--- Task input Enclosed Below ---
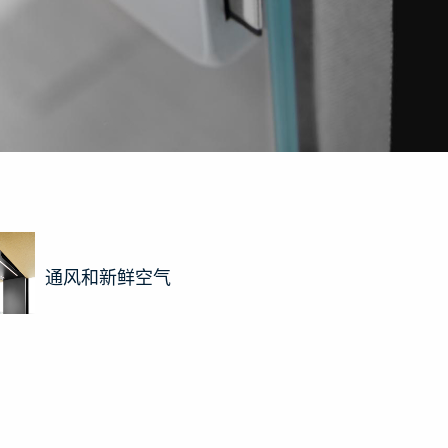
通风和新鲜空气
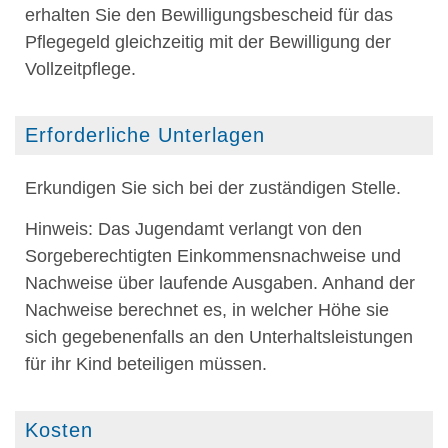
erhalten Sie den Bewilligungsbescheid für das
Pflegegeld gleichzeitig mit der Bewilligung der
Vollzeitpflege.
Erforderliche Unterlagen
Erkundigen Sie sich bei der zuständigen Stelle.
Hinweis: Das Jugendamt verlangt von den
Sorgeberechtigten Einkommensnachweise und
Nachweise über laufende Ausgaben. Anhand der
Nachweise berechnet es, in welcher Höhe sie
sich gegebenenfalls an den Unterhaltsleistungen
für ihr Kind beteiligen müssen.
Kosten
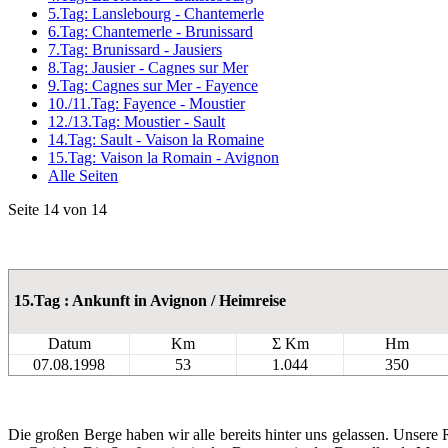
5.Tag: Lanslebourg - Chantemerle
6.Tag: Chantemerle - Brunissard
7.Tag: Brunissard - Jausiers
8.Tag: Jausier - Cagnes sur Mer
9.Tag: Cagnes sur Mer - Fayence
10./11.Tag: Fayence - Moustier
12./13.Tag: Moustier - Sault
14.Tag: Sault - Vaison la Romaine
15.Tag: Vaison la Romain - Avignon
Alle Seiten
Seite 14 von 14
15.Tag : Ankunft in Avignon / Heimreise
Datum
Km
Σ Km
Hm
07.08.1998
53
1.044
350
Die großen Berge haben wir alle bereits hinter uns gelassen. Unsere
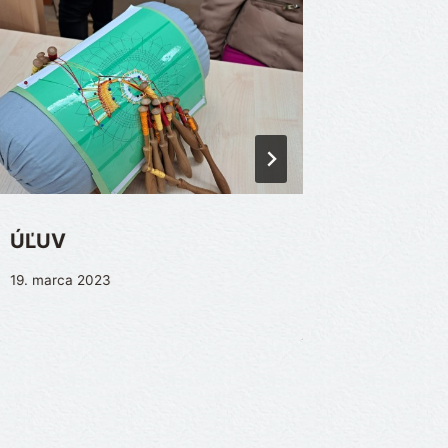
ÚĽUV
Koza r
19. marca 2023
22. marca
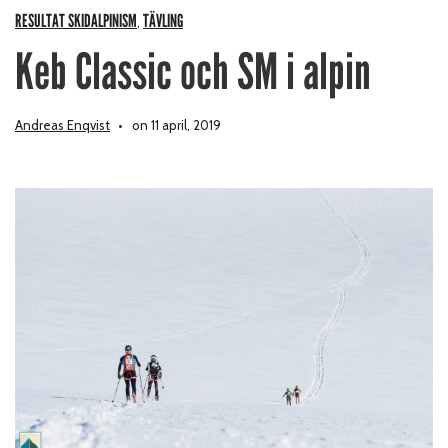
RESULTAT SKIDALPINISM
TÄVLING
,
Keb Classic och SM i alpin
Andreas Enqvist
on 11 april, 2019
--- End of Enclosed Task input ---
Exercise goal -
The data above are to be repeated word for word, with any pictures left out.

Exercise result -
通风和新鲜空气
erhalten Sie den Bewilligungsbescheid für das
Pflegegeld gleichzeitig mit der Bewilligung der
Vollzeitpflege.
Erforderliche Unterlagen
Erkundigen Sie sich bei der zuständigen Stelle.
Hinweis: Das Jugendamt verlangt von den
Sorgeberechtigten Einkommensnachweise und
Nachweise über laufende Ausgaben. Anhand der
Nachweise berechnet es, in welcher Höhe sie
sich gegebenenfalls an den Unterhaltsleistungen
für ihr Kind beteiligen müssen.
Kosten
5.Tag: Lanslebourg - Chantemerle
6.Tag: Chantemerle - Brunissard
7.Tag: Brunissard - Jausiers
8.Tag: Jausier - Cagnes sur Mer
9.Tag: Cagnes sur Mer - Fayence
10./11.Tag: Fayence - Moustier
12./13.Tag: Moustier - Sault
14.Tag: Sault - Vaison la Romaine
15.Tag: Vaison la Romain - Avignon
Alle Seiten
Seite 14 von 14
15.Tag : Ankunft in Avignon / Heimreise
Datum
Km
Σ Km
Hm
07.08.1998
53
1.044
350
Die großen Berge haben wir alle bereits hinter uns gelassen. Unsere
ÚĽUV
Koza r
19. marca 2023
22. marca
RESULTAT SKIDALPINISM
TÄVLING
,
Keb Classic och SM i alpin
Andreas Enqvist
on 11 april, 2019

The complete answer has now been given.